Stavely Tasmania Pty Ltd (a wholly owned subsidiary of Stavely Minerals Limited) was granted Exploration Licence (EL19/2018) covering a prolific high-grade goldfield in Tasmania, including the New Golden Gate Mine with historical hard-rock production of 254,000oz at an average grade of 26g/t gold.
Numerous Tasmanian Department of Mines and Geological Survey reports detail the mining and mineralisation of the Mathinna Goldfield, which was particularly prolific prior to the first World War. Official records detail production of 289,000 ounces of gold up to 1932. However, official records almost certainly significantly underestimate actual gold production from the Mathinna district given that estimates did not include alluvial production and a 1914 Geological Survey of Tasmania report estimated that production to date had been between 300,000 and 320,000 ounces.
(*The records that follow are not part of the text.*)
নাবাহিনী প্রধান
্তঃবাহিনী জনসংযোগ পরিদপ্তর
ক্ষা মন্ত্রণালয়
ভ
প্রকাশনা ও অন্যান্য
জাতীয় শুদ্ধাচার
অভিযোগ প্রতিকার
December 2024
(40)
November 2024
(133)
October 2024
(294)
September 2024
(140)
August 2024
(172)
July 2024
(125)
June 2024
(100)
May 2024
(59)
Since that time there has been very little modern exploration.
The Mathinna Goldfield is hosted in a thick sequence of bedded fine- to medium-grained quartz-rich turbidites with shale tops considered as southern analogues to the units within the Melbourne Zone in Victoria that hosts the Walhalla and Woods Point Goldfields. The host units are intruded by I and S-type granites and are folded along a north-northwest trending axis.
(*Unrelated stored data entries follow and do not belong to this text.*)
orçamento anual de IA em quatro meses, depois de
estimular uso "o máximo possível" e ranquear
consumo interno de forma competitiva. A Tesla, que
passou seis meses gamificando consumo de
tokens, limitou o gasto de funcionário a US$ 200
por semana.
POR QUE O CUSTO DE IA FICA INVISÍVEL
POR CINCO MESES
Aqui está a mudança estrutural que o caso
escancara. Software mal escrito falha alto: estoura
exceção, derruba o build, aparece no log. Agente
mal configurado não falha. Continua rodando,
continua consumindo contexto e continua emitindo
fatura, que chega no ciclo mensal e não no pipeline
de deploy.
Mineralisation is interpreted to be hosted within dextral strike-slip shear zones with right-hand jogs creating dilatant zones that host the structurally controlled quartz vein arrays. Mineralisation is described as being hosted in quartz veins of variable width from a few centimetres to 10m and ranging in strike length from 5m to over 300m.
The majority of gold productive veins are reported to be less than 1m wide and between 30m to 60m in strike length. The maximum vertical strike extent for a single vein is 336m at the New Golden Gate Mine.
Gold mineralisation is reported to be in the form of free gold, is non-refractory and is associated with low abundance of ~1-2% sulphides including arsenopyrite, galena, sphalerite and chalcopyrite.
There is a large volume of historical mine tailings in the valley below the mine workings. These tailings are of unknown volume and grade given a portion was treated with a mobile gold plant approximately 10 years ago.
Stavely Minerals intends to complete initial environmental baseline studies to quantify the extent of historic disturbance and to identify flora and fauna requiring conservation. Subject to these studies, Stavely Minerals intends to undertake a review of the structural controls on mineralisation and then drill the best potentially mineralised orientations with low-impact diamond drilling.